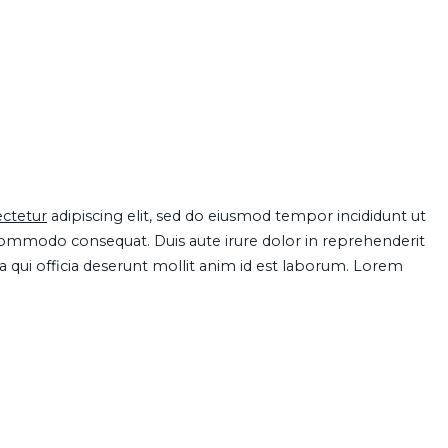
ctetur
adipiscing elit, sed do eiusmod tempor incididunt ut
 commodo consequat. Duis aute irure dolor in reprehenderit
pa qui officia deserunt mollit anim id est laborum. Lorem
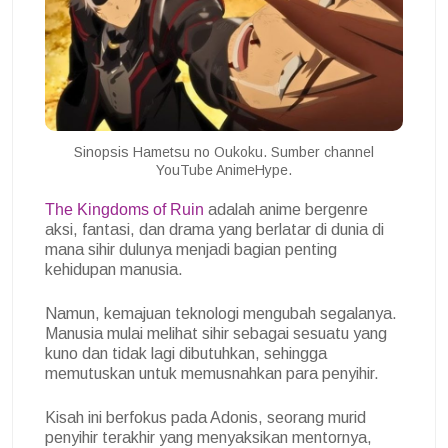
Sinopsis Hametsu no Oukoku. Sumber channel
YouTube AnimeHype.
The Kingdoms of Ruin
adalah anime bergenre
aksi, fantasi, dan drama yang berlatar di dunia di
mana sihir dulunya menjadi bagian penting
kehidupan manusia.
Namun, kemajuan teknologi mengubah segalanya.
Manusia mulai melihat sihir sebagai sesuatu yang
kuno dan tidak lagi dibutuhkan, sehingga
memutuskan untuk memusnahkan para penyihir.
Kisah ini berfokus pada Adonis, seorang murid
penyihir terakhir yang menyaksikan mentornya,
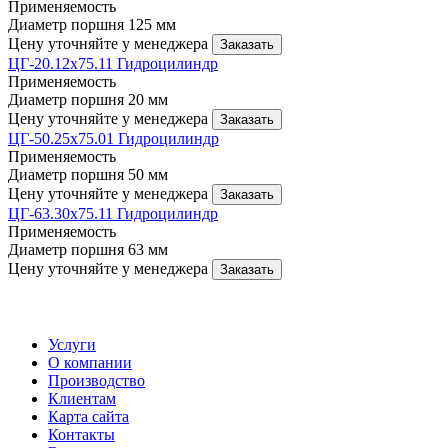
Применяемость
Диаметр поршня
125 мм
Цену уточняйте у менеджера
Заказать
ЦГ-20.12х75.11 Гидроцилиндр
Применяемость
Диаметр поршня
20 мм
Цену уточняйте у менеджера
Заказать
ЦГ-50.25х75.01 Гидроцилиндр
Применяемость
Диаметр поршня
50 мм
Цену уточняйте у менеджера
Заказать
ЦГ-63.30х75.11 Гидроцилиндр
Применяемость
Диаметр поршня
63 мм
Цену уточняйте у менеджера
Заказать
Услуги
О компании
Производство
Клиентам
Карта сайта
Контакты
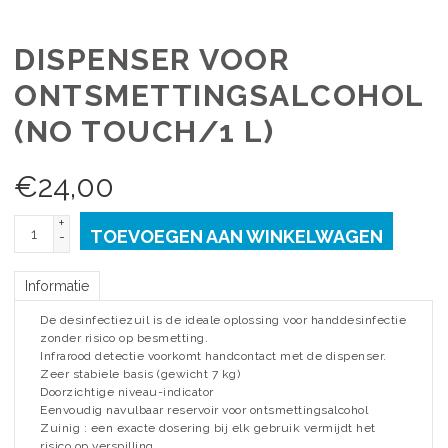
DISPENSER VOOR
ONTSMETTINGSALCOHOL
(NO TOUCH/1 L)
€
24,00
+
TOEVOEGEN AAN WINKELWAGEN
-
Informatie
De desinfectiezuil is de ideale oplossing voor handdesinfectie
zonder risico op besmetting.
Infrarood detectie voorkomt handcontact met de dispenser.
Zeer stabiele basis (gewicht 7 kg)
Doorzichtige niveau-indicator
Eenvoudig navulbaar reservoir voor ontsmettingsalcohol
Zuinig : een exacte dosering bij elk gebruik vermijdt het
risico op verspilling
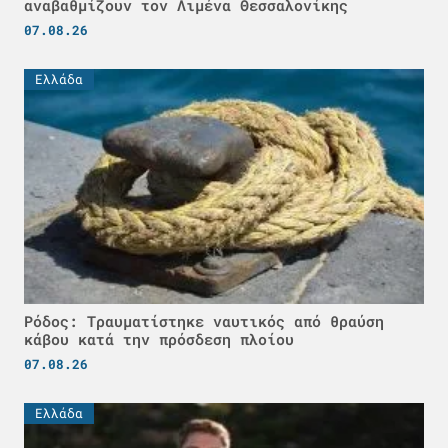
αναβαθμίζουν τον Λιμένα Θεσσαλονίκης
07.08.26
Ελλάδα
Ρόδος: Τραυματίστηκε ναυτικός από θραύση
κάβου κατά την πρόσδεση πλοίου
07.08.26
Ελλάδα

● ● ● ● ● ● ●

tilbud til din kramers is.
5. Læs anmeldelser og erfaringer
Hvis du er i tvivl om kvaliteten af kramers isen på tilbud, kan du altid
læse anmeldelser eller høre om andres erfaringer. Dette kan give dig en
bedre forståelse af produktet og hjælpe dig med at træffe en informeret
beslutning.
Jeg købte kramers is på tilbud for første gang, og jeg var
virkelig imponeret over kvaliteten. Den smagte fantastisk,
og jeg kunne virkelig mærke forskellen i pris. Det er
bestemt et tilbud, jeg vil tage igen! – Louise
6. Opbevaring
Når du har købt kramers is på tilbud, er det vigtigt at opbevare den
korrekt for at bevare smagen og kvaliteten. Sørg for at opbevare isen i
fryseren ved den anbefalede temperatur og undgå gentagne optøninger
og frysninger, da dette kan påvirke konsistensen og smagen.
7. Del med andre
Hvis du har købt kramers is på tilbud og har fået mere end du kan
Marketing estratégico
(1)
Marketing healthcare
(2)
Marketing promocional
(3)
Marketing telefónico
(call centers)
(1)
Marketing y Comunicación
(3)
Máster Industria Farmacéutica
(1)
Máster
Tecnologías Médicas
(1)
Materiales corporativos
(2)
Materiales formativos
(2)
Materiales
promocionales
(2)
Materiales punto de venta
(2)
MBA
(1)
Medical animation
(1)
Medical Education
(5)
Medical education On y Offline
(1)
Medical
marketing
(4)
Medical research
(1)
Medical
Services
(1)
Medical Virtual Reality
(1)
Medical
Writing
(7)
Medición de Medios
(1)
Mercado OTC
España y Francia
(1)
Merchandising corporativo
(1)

● ● ● ● ● ● ●

= Instructions for the task =
With the pictures omitted, copy the entries above exactly from the line containing "pa qui officia" through the line containing "risico op verspilling", both lines included.

= Output of the exercise =
pa qui officia deserunt mollit anim id est laborum. Lorem
Sinopsis Hametsu no Oukoku. Sumber channel
YouTube AnimeHype.
The Kingdoms of Ruin
adalah anime bergenre
aksi, fantasi, dan drama yang berlatar di dunia di
mana sihir dulunya menjadi bagian penting
kehidupan manusia.
Namun, kemajuan teknologi mengubah segalanya.
Manusia mulai melihat sihir sebagai sesuatu yang
kuno dan tidak lagi dibutuhkan, sehingga
memutuskan untuk memusnahkan para penyihir.
Kisah ini berfokus pada Adonis, seorang murid
penyihir terakhir yang menyaksikan mentornya,
Применяемость
Диаметр поршня
125 мм
Цену уточняйте у менеджера
Заказать
ЦГ-20.12х75.11 Гидроцилиндр
Применяемость
Диаметр поршня
20 мм
Цену уточняйте у менеджера
Заказать
ЦГ-50.25х75.01 Гидроцилиндр
Применяемость
Диаметр поршня
50 мм
Цену уточняйте у менеджера
Заказать
ЦГ-63.30х75.11 Гидроцилиндр
Применяемость
Диаметр поршня
63 мм
Цену уточняйте у менеджера
Заказать
Услуги
О компании
Производство
Клиентам
Карта сайта
Контакты
DISPENSER VOOR
ONTSMETTINGSALCOHOL
(NO TOUCH/1 L)
€
24,00
+
TOEVOEGEN AAN WINKELWAGEN
-
Informatie
De desinfectiezuil is de ideale oplossing voor handdesinfectie
zonder risico op besmetting.
Infrarood detectie voorkomt handcontact met de dispenser.
Zeer stabiele basis (gewicht 7 kg)
Doorzichtige niveau-indicator
Eenvoudig navulbaar reservoir voor ontsmettingsalcohol
Zuinig : een exacte dosering bij elk gebruik vermijdt het
risico op verspilling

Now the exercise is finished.